BRANO FORNITO:
La proposta di legge del Pd per la riforma dell’università non affronta le questioni cruciali che davvero permetterebbero il suo rilancio. Poche righe sui dottorati di ricerca, senza alcun incentivo a reali sinergie tra atenei. E pochi soldi per le borse di studio di merito. Molto spazio invece è dedicato ai concorsi. I ricercatori cambiano il nome, ma non lo stipendio. Di nuovo c’è l’istituzionalizzazione del doppio binario per il passaggio alle fasce superiori della docenza. Si poteva osare qualcosa di più, magari guardando ai paesi all’avanguardia nella ricerca.

Il 22 maggio è stata resa pubblica una bozza di proposta di legge del Pd sull’università. A una prima lettura, il testo, ambiziosamente intitolato “interventi per il rilancio e la riorganizzazione delle università”, sembra un po’ “di braccino corto”, più condizionato dalle solite prudenze di ispirazione sindacale che dalla reale volontà di innovare. Quattro esempi, tra i vari possibili.

DOTTORATI, LAUREE E BORSE DI STUDIO
Senza dottorati di ricerca di alto livello internazionale non ci può essere rilancio dell’università italiana. Alla cruciale questione dei dottorati, la proposta Pd dedica poche righe: sono volte a introdurre incentivi fiscali e contributivi all’assunzione dei dottori da parte del settore privato. Nessun incentivo, invece, per le iniziative dirette a creare reali sinergie tra atenei in questo campo. Inoltre, si continua ad affidare l’organizzazione dei dottorati al volontariato dei docenti, e si lascia che un dottorato possa essere avviato da qualsiasi facoltà di qualsiasi università, per quanto dequalificata o priva di strutture idonee alla ricerca dei dottorandi. Ma dire che le facoltà cui si danno soldi per i dottorati vengono selezionate sulla base della loro performance nel campo della ricerca scientifica deve essere stato considerato eversivo dell’ordine costituito!

CONSEGNA 1:
Per favore, indica se ciascuna affermazione concorda con il brano sulla riforma dell’università, rispondendo sì o no e citando fedelmente le parole decisive: (a) la bozza della proposta è stata resa pubblica il 22 maggio; (b) la proposta prevede incentivi per le sinergie tra atenei nel campo dei dottorati; (c) con la proposta i ricercatori ottengono uno stipendio più alto.
CONSEGNA 2:
Fornisci il seguito del brano sulla riforma dell’università, a partire dalla frase successiva all’ultima riportata.
Le voci riportate più avanti non hanno alcun ruolo in questo lavoro.

DATI IN ESAME:
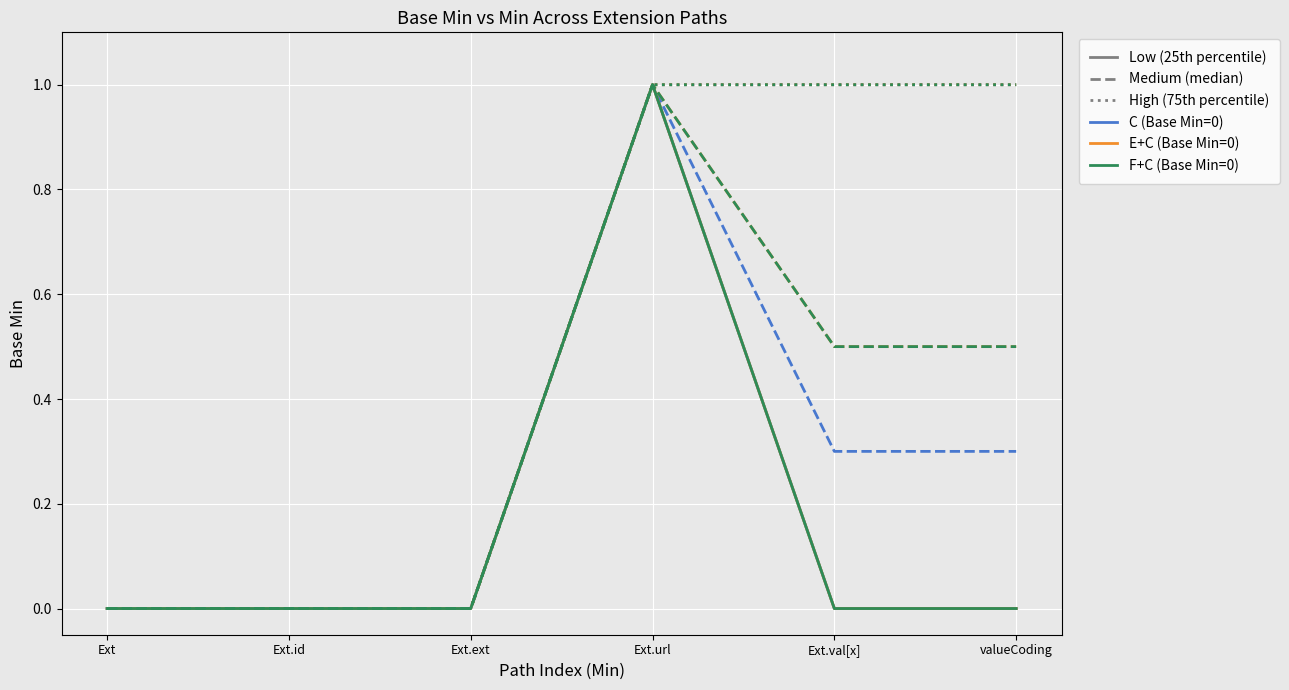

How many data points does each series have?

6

...

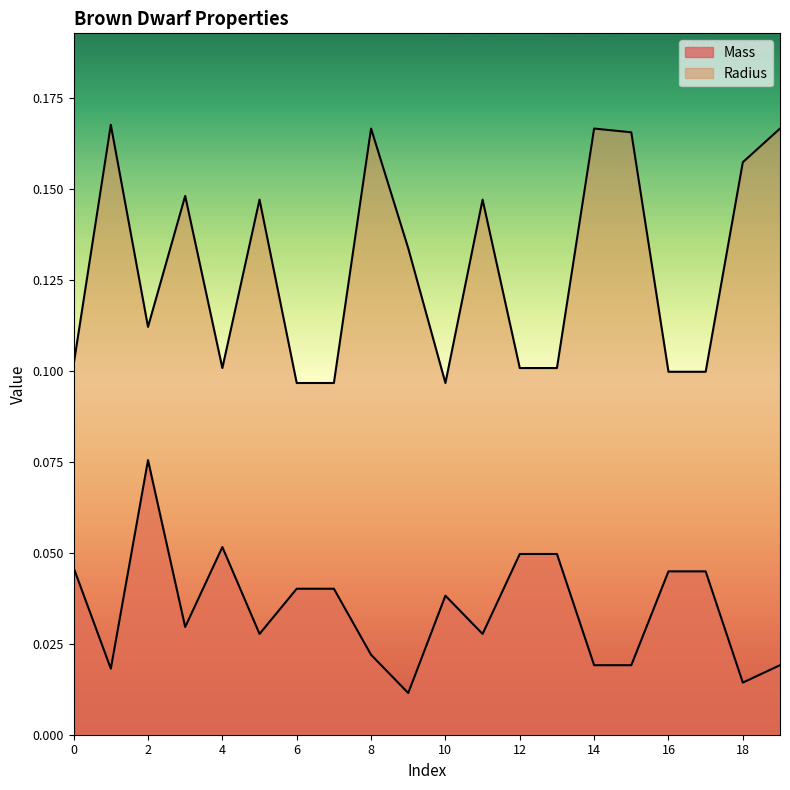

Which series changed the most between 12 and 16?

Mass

RISPOSTA 1:
(a) Sì: «Il 22 maggio è stata resa pubblica una bozza di proposta di legge del Pd sull’università.»
(b) No: «Nessun incentivo, invece, per le iniziative dirette a creare reali sinergie tra atenei in questo campo.»
(c) No: «I ricercatori cambiano il nome, ma non lo stipendio.»

RISPOSTA 2:
Le università italiane sono le uniche in Europa che consentono di laurearsi anche dopo venti anni, ripetere gli esami un numero infinito di volte, con appelli spesso mensili. La conseguenza è che gli studenti universitari italiani hanno il più basso tasso di completamento degli studi in Europa, anche se aumentato un po’ dopo l’introduzione della “laurea breve”, cioè triennale. E ancora troppi completano il corso di studi dopo tantissimi anni e solo per prendere il famoso “pezzo di carta”. Per cambiare tutto questo nella proposta Pd non c’è una sola parola. Ma se questo andazzo italiano non viene cambiato una volta per tutte, l’università non può essere rilanciata, anzi, l’università non può essere tale.
Finalmente si prevede l’istituzione di borse nazionali di merito per il diritto allo studio. Naturalmente la procedura di accesso è farraginosa quanto basta; ma la cosa più sconcertante è lo stanziamento: 100 milioni di euro per 10mila borse di studio da 10mila euro l’una per tre anni. Se si voleva dare un segnale forte, bisognava prevedere uno stanziamento ben più consistente, data la popolazione universitaria italiana. Va bene la responsabilità finanziaria, ma, perbacco, quando si sta all’opposizione si può anche alzare un po’ il tiro.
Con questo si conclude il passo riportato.